The true test of friendship in the tech industry, I think, is if someone still acts like a friend when they don’t need anything from you. When, in fact, there’s nothing you can give them.

By that metric, Tony Hsieh was a true friend. Not just to me, but to countless others to whom he gave his time, energy, hospitality, support and – yeah – sometimes money without ever expecting a return.

In 2017 I wrote a blog post about how I was quitting journalism, and Silicon Valley. Not long afterwards, Tony texted me and invited me to come to Vegas and see the new village of tiny houses he’d built at the Ferguson. There over Fernet (him) and Diet coke (me) he again asked me what I planned to do next. I told him I trying to write a novel about Silicon Valley, but joked I was finding it hard to write a likeable, redeemable tech CEO.

I meant it as a joke, but again Tony took me seriously. “Do you think you’re struggling because you find it hard to empathize with people like that?” he asked.

He said he had recently spent a lot of time thinking about success, and money, and friendship. He had come to the conclusion, he said, that the latter was the only thing that mattered a damn. Now that I wasn’t a journalist, might it make our friendship less complicated, he asked. I told him I hoped it would. He said he hoped so too.

And so it did. I started to visit him regularly in Vegas again, and was happy to see the Downtown Project find its natural level – not as the city of the future, or even the baked potato capital of the world, but certainly as a neighborhood infinitively more bustling and vibrant than when Tony had found it. Rumor had it Tony had made a killing on his real estate investments too – certainly enough to make up for all his lost bets on art galleries, yoga studios, and snarky news magazines.

In late November of last year – before the pandemic sent us all to our bunkers – I went with Tony to a Las Vegas Knights game. It was a very typical, almost old-school Tony Experience – a huge mix of friends and hangers on, a ride to the stadium on the Delivering Happiness tour bus, rinkside seats, and a visit to the merchandise shop where Tony insisted on buying gifts for everyone. It was also typically Tonyesque in that he stopped to say hello to every security guard, every bartender, every ticket taker, and shelf-stocker we passed. Most knew him by sight and greeted him on first name terms.

I had to leave the game early – I’d misjudged the length of American sporting events and was in danger of missing the last flight back to San Francisco. Tony insisted on walking me out, and on summoning his gigantic bus to take me the half mile journey to the airport. Suddenly, away from the spectacle and hangers on, Tony seemed reflective again. He asked about Sarah and the children, and whether everyone was healthy and happy. Then he asked about my plans for 2020. Might I have time in the New Year to go on a vacation with him? He wanted to get away from everything and thought it might be fun to hang out one-on-one, to work on our friendship.

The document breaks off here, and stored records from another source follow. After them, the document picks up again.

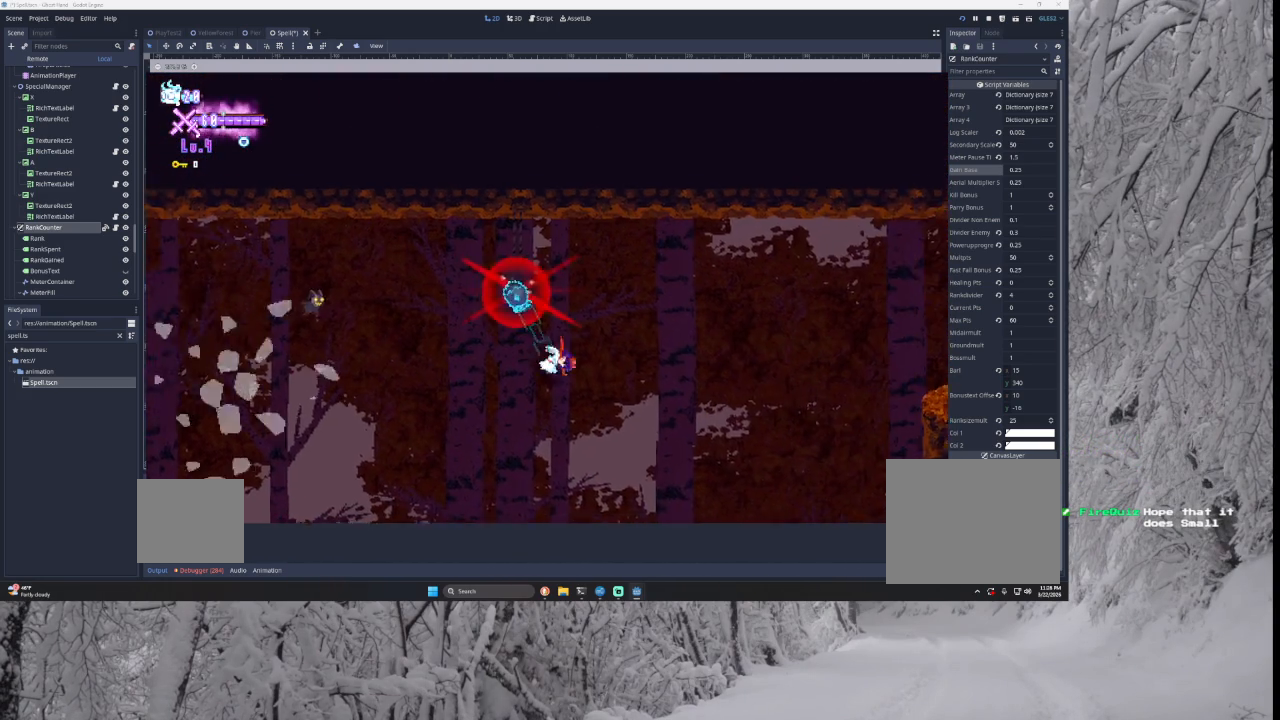
{"buttons": ["TRIANGLE"], "left_stick": "right", "right_stick": "center", "events": [[467, "TRIANGLE", "down"]]}
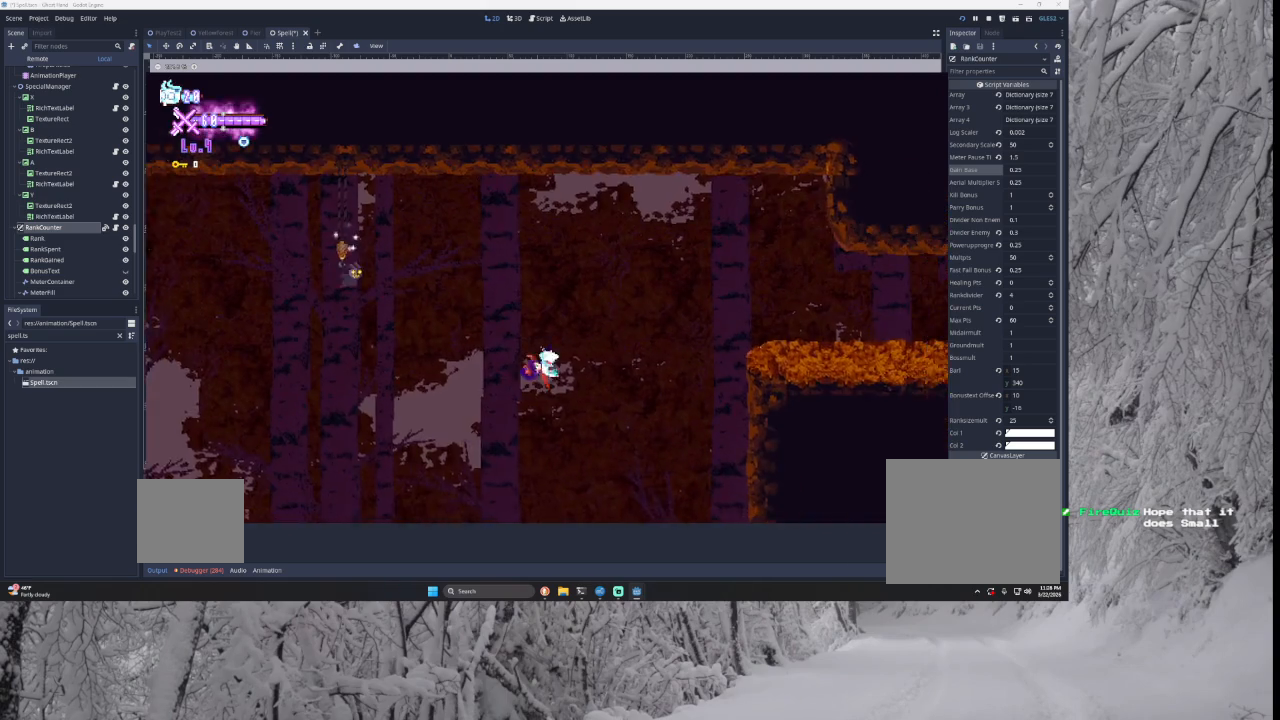
{"buttons": ["TRIANGLE"], "left_stick": "right", "right_stick": "center", "events": []}
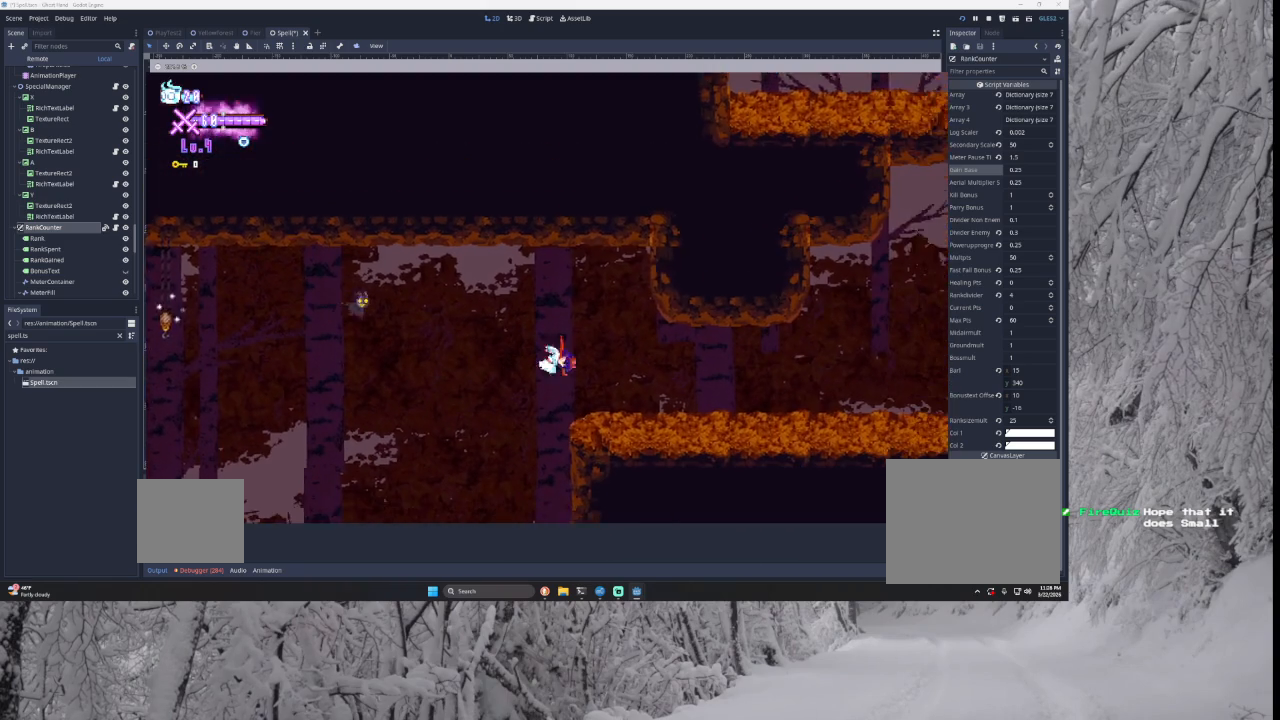
{"buttons": [], "left_stick": "right", "right_stick": "center", "events": [[67, "TRIANGLE", "up"]]}
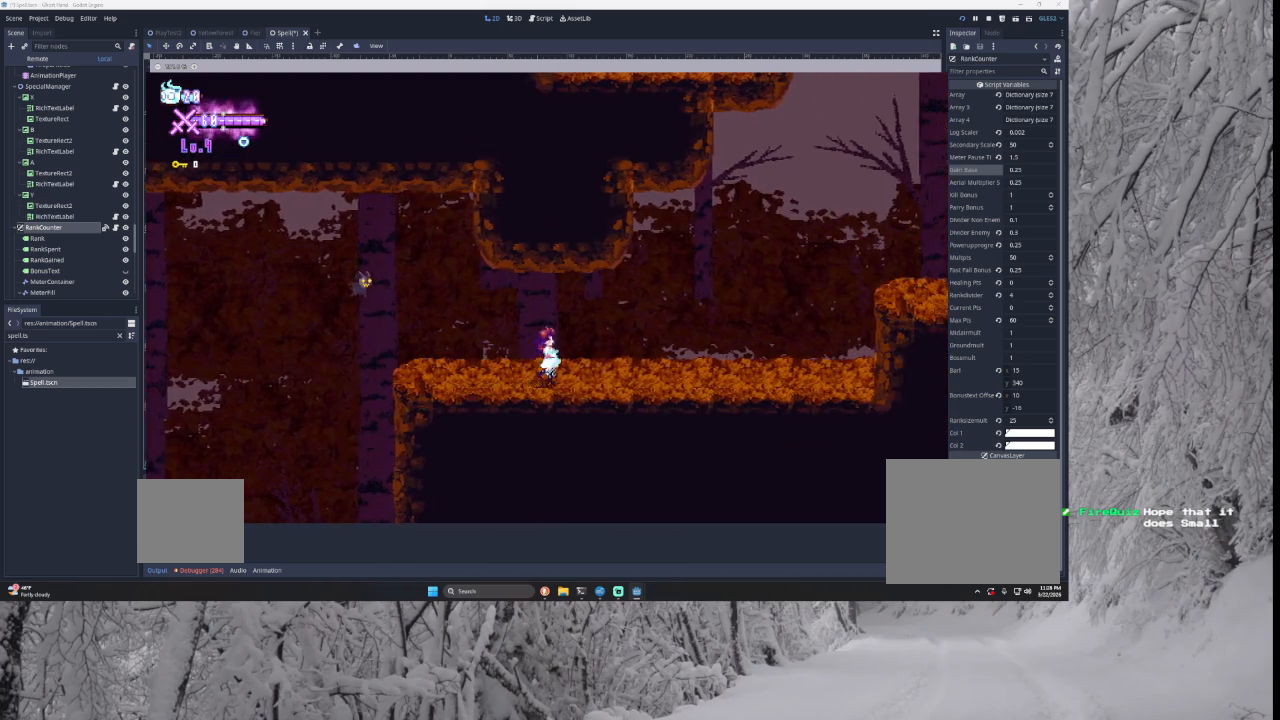
{"buttons": ["TRIANGLE"], "left_stick": "right", "right_stick": "center", "events": [[300, "TRIANGLE", "down"]]}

I told him I’d love that, and I meant it. We parted with a long hug.

Then came COVID. Earlier this year, a couple of months into the lockdown, I sent Tony a text to ask how he was holding up. For all his talk of a one-on-one trip, I don’t think I’d ever seen Tony outside of a crowd – surely the isolation must be hard for him. His was a life filled with people – and Tony was never more Tony than at the center of a packed room.

He didn’t reply, either to my text or to the email I sent a couple of weeks later. And I, to what will now be my eternal regret, didn’t force the issue. A few weeks later I heard that he’d ‘retired’ from Zappos and then came the rumors that he was buying up property in Utah. All was well. Even in a pandemic, Tony was on to the next thing.

It’s a cliché to say that one is “stunned” or “shocked” to hear about the death of a friend, especially when that friend is only 46 years old, and the news of their passing arrives by text.

But in this case, it’s literally true. I stared at the text message. Tried to re-process it, and re-interpret the words – Tony Hsieh is dead – in a way that made sense.

Because there is no way those words can be literally true. No way that someone as brilliant, and bold, and ridiculous as Tony Hsieh could ever not be extremely, frustratingly, joyfully, eternally alive.